(Task input begins)
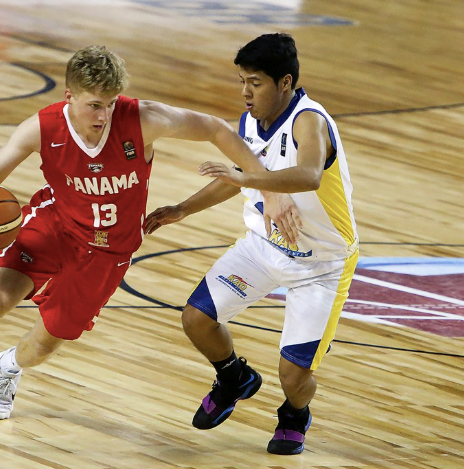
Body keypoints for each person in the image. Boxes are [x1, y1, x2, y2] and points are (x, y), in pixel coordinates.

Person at [0, 45, 299, 423]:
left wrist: (265, 185)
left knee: (47, 341)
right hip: (54, 223)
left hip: (109, 251)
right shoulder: (41, 128)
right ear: (69, 97)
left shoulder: (143, 119)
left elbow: (216, 129)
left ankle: (7, 369)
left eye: (111, 104)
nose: (104, 115)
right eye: (95, 105)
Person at [145, 33, 359, 455]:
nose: (245, 91)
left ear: (284, 82)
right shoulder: (250, 123)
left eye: (255, 82)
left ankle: (295, 415)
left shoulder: (308, 120)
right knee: (196, 319)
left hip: (322, 265)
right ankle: (233, 377)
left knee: (294, 377)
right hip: (263, 248)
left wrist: (247, 178)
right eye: (242, 80)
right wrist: (183, 209)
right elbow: (235, 184)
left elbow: (310, 175)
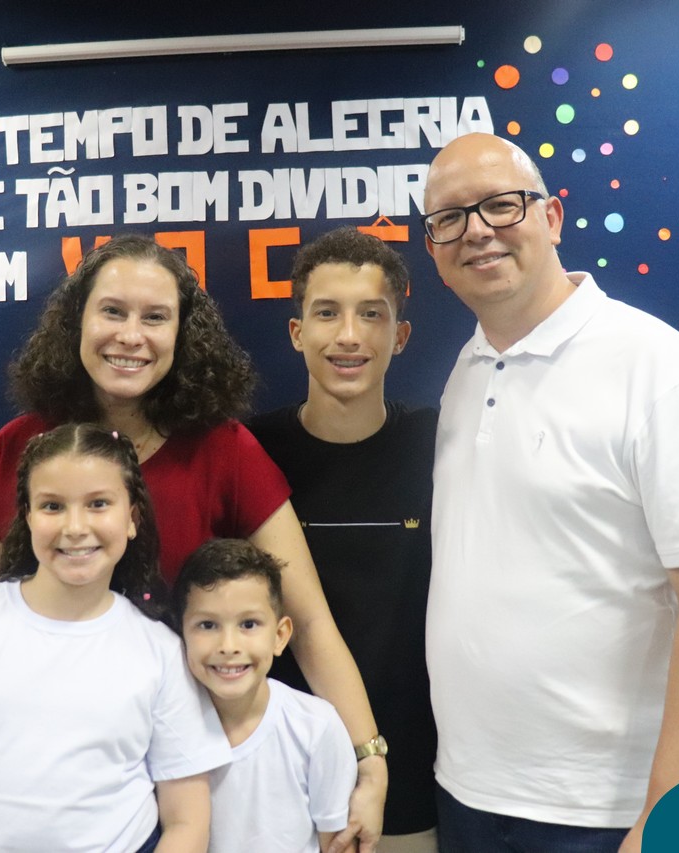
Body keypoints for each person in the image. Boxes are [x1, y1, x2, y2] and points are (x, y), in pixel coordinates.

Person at [0, 234, 387, 851]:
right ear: (77, 321)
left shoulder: (225, 450)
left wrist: (369, 758)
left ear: (183, 333)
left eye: (155, 317)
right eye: (112, 311)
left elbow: (308, 621)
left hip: (187, 772)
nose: (131, 336)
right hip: (42, 768)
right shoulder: (20, 447)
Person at [421, 132, 679, 853]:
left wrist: (667, 819)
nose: (476, 230)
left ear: (551, 218)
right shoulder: (467, 371)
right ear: (433, 249)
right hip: (467, 791)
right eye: (449, 218)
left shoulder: (658, 369)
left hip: (608, 812)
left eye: (500, 205)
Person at [0, 424, 229, 853]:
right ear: (27, 516)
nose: (75, 527)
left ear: (132, 518)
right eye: (52, 506)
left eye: (98, 504)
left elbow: (187, 820)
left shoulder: (160, 651)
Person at [246, 227, 438, 853]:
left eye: (371, 315)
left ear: (400, 336)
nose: (349, 335)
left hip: (413, 775)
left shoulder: (443, 443)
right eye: (326, 313)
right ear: (297, 332)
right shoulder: (249, 452)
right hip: (276, 780)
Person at [173, 538, 357, 853]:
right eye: (207, 625)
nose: (228, 646)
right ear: (181, 634)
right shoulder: (170, 727)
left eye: (248, 624)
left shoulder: (317, 727)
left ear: (280, 635)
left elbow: (336, 844)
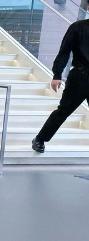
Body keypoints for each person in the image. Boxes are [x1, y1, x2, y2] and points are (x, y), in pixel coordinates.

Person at [32, 16, 89, 153]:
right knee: (64, 110)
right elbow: (64, 50)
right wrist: (57, 74)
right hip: (80, 76)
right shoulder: (78, 27)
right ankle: (40, 139)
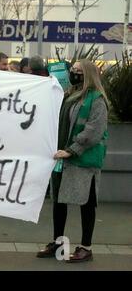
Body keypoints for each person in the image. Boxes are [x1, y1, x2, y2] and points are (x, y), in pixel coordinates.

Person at [37, 59, 109, 263]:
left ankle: (86, 247)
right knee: (59, 202)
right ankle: (58, 242)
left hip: (83, 160)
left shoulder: (96, 99)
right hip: (62, 158)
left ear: (88, 75)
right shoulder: (69, 95)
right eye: (73, 70)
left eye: (78, 71)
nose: (74, 73)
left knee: (86, 204)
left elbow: (94, 131)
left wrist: (71, 150)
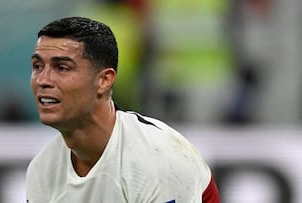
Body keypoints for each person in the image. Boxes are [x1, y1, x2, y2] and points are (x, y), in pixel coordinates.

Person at [26, 16, 220, 203]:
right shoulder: (42, 170)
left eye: (62, 68)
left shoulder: (159, 160)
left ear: (104, 80)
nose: (43, 80)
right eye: (37, 66)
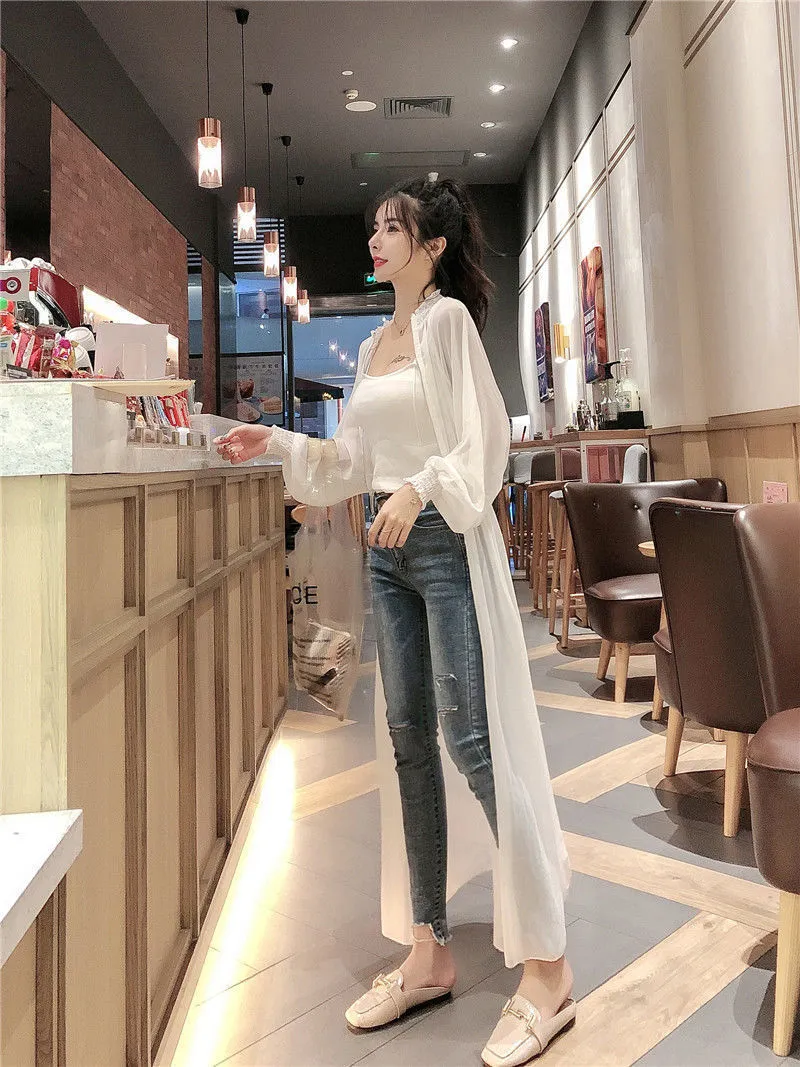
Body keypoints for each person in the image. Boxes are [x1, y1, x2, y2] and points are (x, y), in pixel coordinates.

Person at [215, 176, 573, 1066]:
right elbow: (352, 460)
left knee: (470, 738)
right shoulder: (376, 343)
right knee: (408, 740)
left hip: (442, 544)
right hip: (385, 549)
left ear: (432, 245)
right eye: (373, 226)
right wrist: (280, 444)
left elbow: (481, 445)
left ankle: (551, 970)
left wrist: (421, 487)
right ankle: (428, 948)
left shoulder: (448, 324)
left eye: (392, 227)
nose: (375, 240)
(Task input ends)
### Task details
Set the entries down again exactly. Do not include the images.

### Answer space
Body keypoints for each person in the image. Boxes are [x1, y1, x2, y2] and points are (x, y), in pixel coordinates.

Person at [0, 45, 299, 423]:
left wrist: (265, 185)
left knee: (47, 341)
right hip: (54, 223)
left hip: (109, 251)
right shoulder: (41, 128)
right ear: (69, 97)
left shoulder: (143, 119)
left elbow: (216, 129)
left ankle: (7, 369)
left eye: (111, 104)
nose: (104, 115)
right eye: (95, 105)
Person at [145, 33, 359, 455]:
nose: (245, 91)
left ear: (284, 82)
right shoulder: (250, 123)
left eye: (255, 82)
left ankle: (295, 415)
left shoulder: (308, 120)
right knee: (196, 319)
left hip: (322, 265)
right ankle: (233, 377)
left knee: (294, 377)
right hip: (263, 248)
left wrist: (247, 178)
right eye: (242, 80)
right wrist: (183, 209)
right elbow: (235, 184)
left elbow: (310, 175)
Body keypoints for each person in the image. Boxes are [x1, y1, x2, y2] and points are (x, y), in pixel coordinates.

Person at [0, 234, 387, 851]:
right ear: (77, 321)
left shoulder: (225, 450)
left wrist: (369, 758)
left ear: (183, 333)
left eye: (155, 317)
right eye: (112, 311)
left elbow: (308, 621)
left hip: (187, 772)
nose: (131, 336)
right hip: (42, 768)
right shoulder: (20, 447)
Person at [421, 132, 679, 853]:
left wrist: (667, 819)
nose: (476, 230)
left ear: (551, 218)
right shoulder: (467, 371)
right ear: (433, 249)
right hip: (467, 791)
right eye: (449, 218)
left shoulder: (658, 369)
left hip: (608, 812)
left eye: (500, 205)
Person at [0, 424, 229, 853]:
right ear: (27, 516)
nose: (75, 527)
left ear: (132, 518)
right eye: (52, 506)
left eye: (98, 504)
left elbow: (187, 820)
left shoulder: (160, 651)
Person at [246, 227, 438, 853]:
left eye: (371, 315)
left ear: (400, 336)
nose: (349, 335)
left hip: (413, 775)
left shoulder: (443, 443)
right eye: (326, 313)
right ear: (297, 332)
right shoulder: (249, 452)
right hip: (276, 780)
Person at [173, 538, 357, 853]:
right eye: (207, 625)
nose: (228, 646)
right ear: (181, 634)
right shoulder: (170, 727)
left eye: (248, 624)
left shoulder: (317, 727)
left ear: (280, 635)
left elbow: (336, 844)
Body keypoints for each person in the image. Boxes are [x1, y1, x2, y2] and points are (x, y), in pixel coordinates.

Person at [32, 16, 89, 153]:
right knee: (64, 110)
right elbow: (64, 50)
right wrist: (57, 74)
right hip: (80, 76)
right shoulder: (78, 27)
right ankle: (40, 139)
Body keypoints for each person in the image. Boxes are [x1, y1, x2, y2] and points are (x, y), in pixel coordinates.

Person at [37, 59, 109, 263]:
left ankle: (86, 247)
right knee: (59, 202)
right ankle: (58, 242)
left hip: (83, 160)
left shoulder: (96, 99)
right hip: (62, 158)
left ear: (88, 75)
right shoulder: (69, 95)
right eye: (73, 70)
left eye: (78, 71)
nose: (74, 73)
left knee: (86, 204)
left elbow: (94, 131)
left wrist: (71, 150)
Body keypoints for each person in the image. Boxes are [x1, y1, x2, y2] and points are (x, y), in pixel coordinates.

Person at [26, 16, 220, 203]:
right shoulder: (42, 170)
left eye: (62, 68)
left shoulder: (159, 160)
left ear: (104, 80)
nose: (43, 80)
right eye: (37, 66)
Body keypoints for each person in the image. Boxes are [x1, y1, x2, y2] and points are (x, y), in pixel coordinates.

Person at [215, 176, 573, 1066]:
right elbow: (352, 460)
left knee: (470, 738)
right shoulder: (376, 343)
right knee: (408, 740)
left hip: (442, 544)
right hip: (385, 549)
left ear: (432, 245)
right eye: (373, 226)
right wrist: (280, 444)
left elbow: (481, 445)
left ankle: (551, 970)
left wrist: (421, 487)
right ankle: (428, 948)
left shoulder: (448, 324)
left eye: (392, 227)
nose: (375, 240)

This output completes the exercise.